Telford prisoner death inquest hears of delay

By Dominic Robertson | Telford | News | Published:

A coroner has heard how it took prison staff 15 minutes to get to a dying inmate because they did not have the right tool to break into his barricaded cell.

Christopher Moss

Christopher Moss's inquest also heard how the 51-year-old, from Telford, had asked to be moved to be moved to a segregation unit at HMP Featherstone for his own safety.

The inquest recorded a conclusion of suicide, and heard how the father-of-four had reported to staff at the Category C prison that he was being threatened by other prisoners.

In light of the findings the Senior Coroner for Staffordshire South, Andrew Haigh, will send a 'report to prevent future deaths' to the Ministry of Justice to ensure that prisons across the country have the correct equipment to access cells when doors have been barricaded.

The Ministry of Justice has said it will assess the coroner's findings to see if further action should be taken.

A spokesman said: "Our thoughts are with the family and friends of Mr Moss.

"We will now carefully consider the inquest findings and take further action where necessary.”

Mr Moss' family said they had been concerned about his safety for more than two years.

His daughter Rachel said: “Dad recognised he had to serve his punishment for doing wrong previously. He had maintained a trusted position and was being released on temporary licence to work in the prison visits centre, outside the prison grounds, each day.


“He had passed a major milestone in his sentence and had less than a year to serve. He was optimistic about returning home to be near his family and that is why his death was such a shock for us all.

“For more than two years our family have had a number of concerns about what happened to dad, particularly as previous official reports had been critical of the high levels of violence and intimidation that existed in the prison.

“While nothing will bring dad back we are grateful that the inquest has now answered many of the questions our family had.

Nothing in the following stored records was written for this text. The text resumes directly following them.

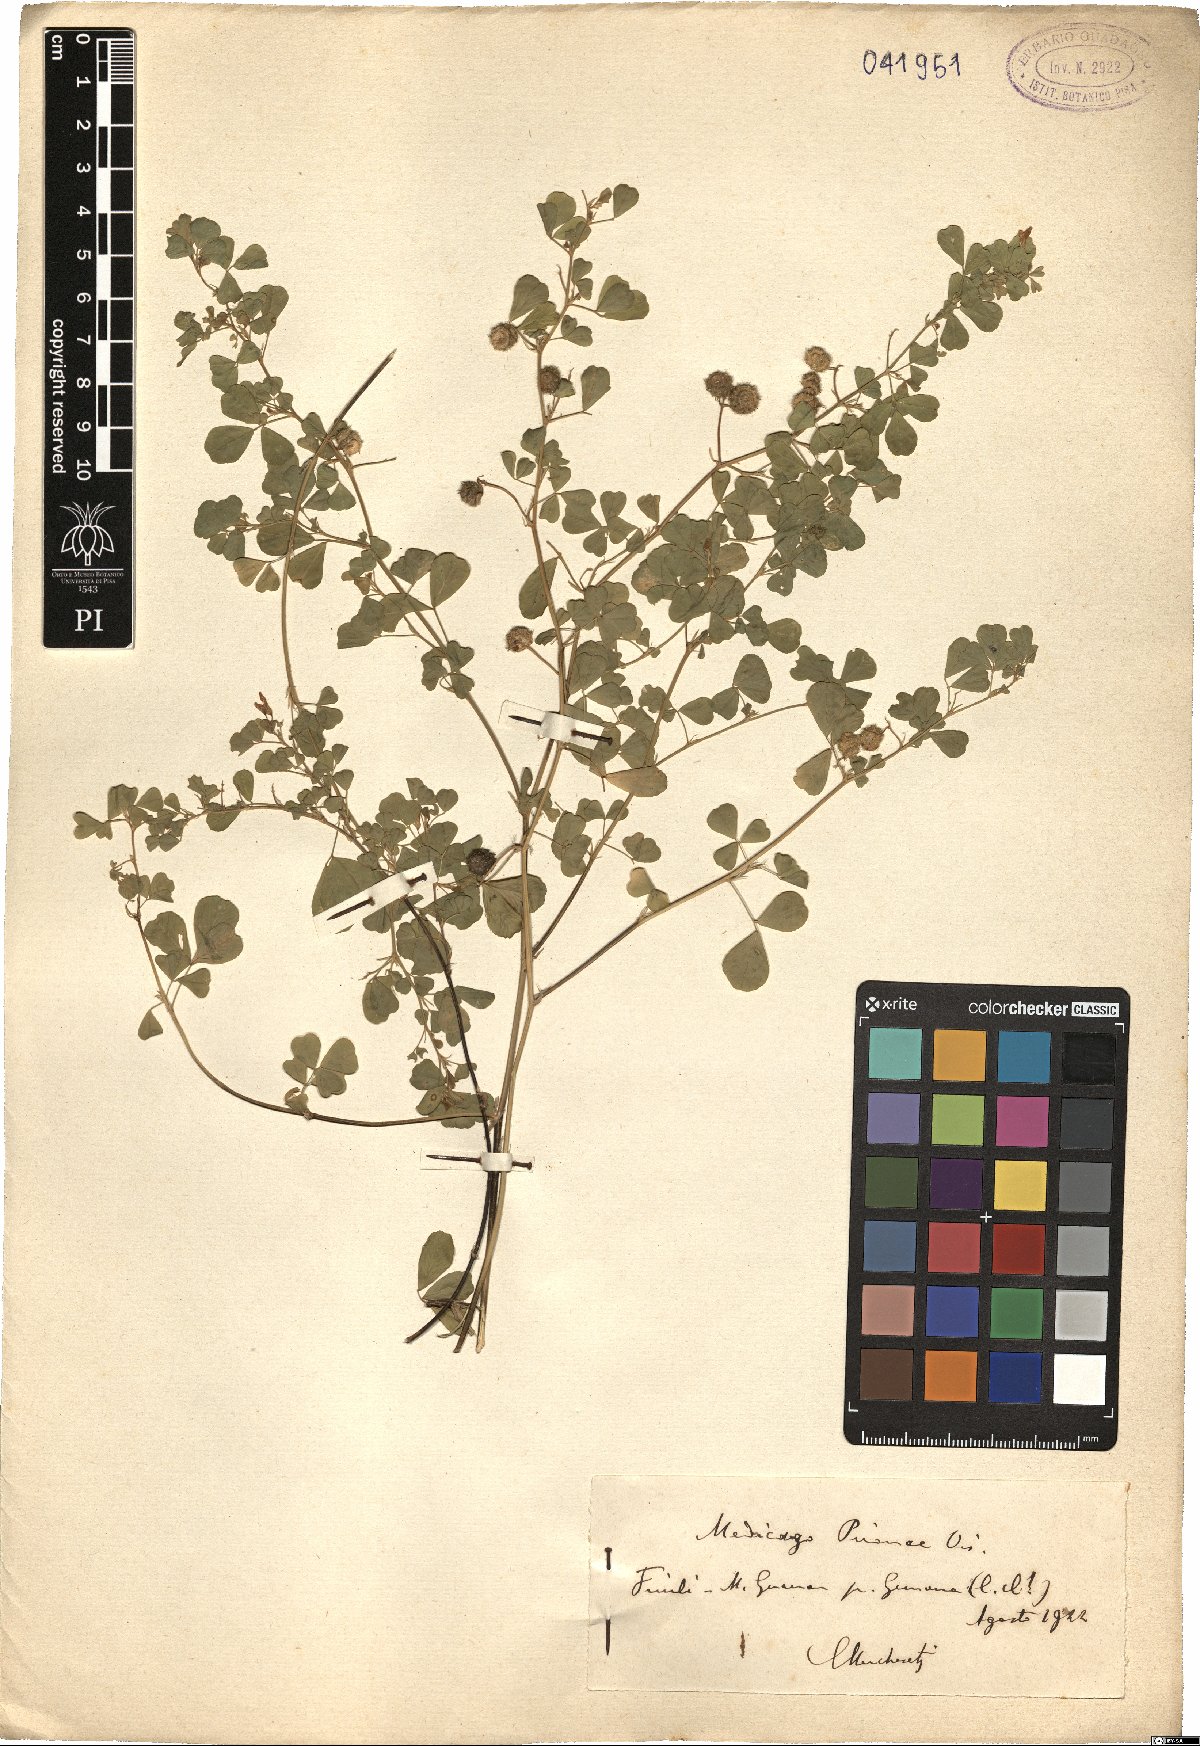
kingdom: Plantae
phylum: Tracheophyta
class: Magnoliopsida
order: Fabales
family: Fabaceae
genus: Medicago
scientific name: Medicago pironae
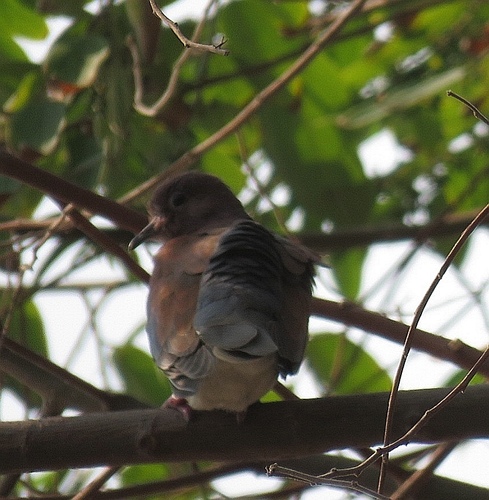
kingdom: Animalia
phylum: Chordata
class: Aves
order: Columbiformes
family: Columbidae
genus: Spilopelia
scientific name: Spilopelia senegalensis
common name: Laughing dove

“Although people are in prison for their own actions prisons still have a duty of care to ensure the safety of those under their supervision. We hope that the inquest findings reinforce the importance of the need for safety standards to be upheld at all times, and that lessons will be learned from what happened to dad.”


Mr Moss was pronounced dead on February 18, 2017, after staff at the prison forced their way into his cell shortly after finding him with a cut to his forehead.

The jury inquest concluded that Mr Moss died as a result of suicide and that this may have been caused by threats made to him.

The inquest heard that, after calling for medical assistance and being seen by a prison officer, her had barricaded himself in his cell.


It took prison staff around 15 minutes to access the cell, by which time he had died as a result of a self-inflicted cut.

The inquest heard that once prison staff had identified and located the right tool to use to get in to the cell – a 'hooley bar' – they were able to access it within seconds.

Oliver Carter, a specialist public law and human rights lawyer at Irwin Mitchell representing the family, said: “In 2017 HM Chief Inspector of Prisons published a report into HMP Featherstone which was critical of the very high levels of violence and intimidation within the prison.

"Christopher was described by a number of staff as a 'model prisoner', but the jury heard that he had reported threats from other prisoners who were reportedly pressuring him to bring drugs into the prison from the visits centre.

"On the days before his death, Christopher spoke to prison staff a number of times about these threats, and asked to move to the segregation unit for his own safety. Sadly, this request was declined. There was also a delay in accessing Christopher's cell after medical assistance was called for, during which there may have been an opportunity to save his life.

“Since Christopher’s death, his family have had concerns about whether the problems with safety and violence at HMP Featherstone may have been a factor in his unexpected death. They hope that lessons will be learned from this tragic case.”

Anita Sharma, Senior Caseworker at INQUEST said: “Christopher’s death may have been prevented had the prison responded to his fears for his safety and reported bullying. The high levels of violence across the prison estate has been reported and documented for a number of years yet we continue to see the same failings time and again. The government's rhetoric on improving prison safety is clearly not working.

"Quick fixes have not worked. Bold and decisive action is needed to tackle sentencing policy, reduce the prison population and redirect resources to community services. This is the only way to stem the rising toll of deaths, self-harm and violence.”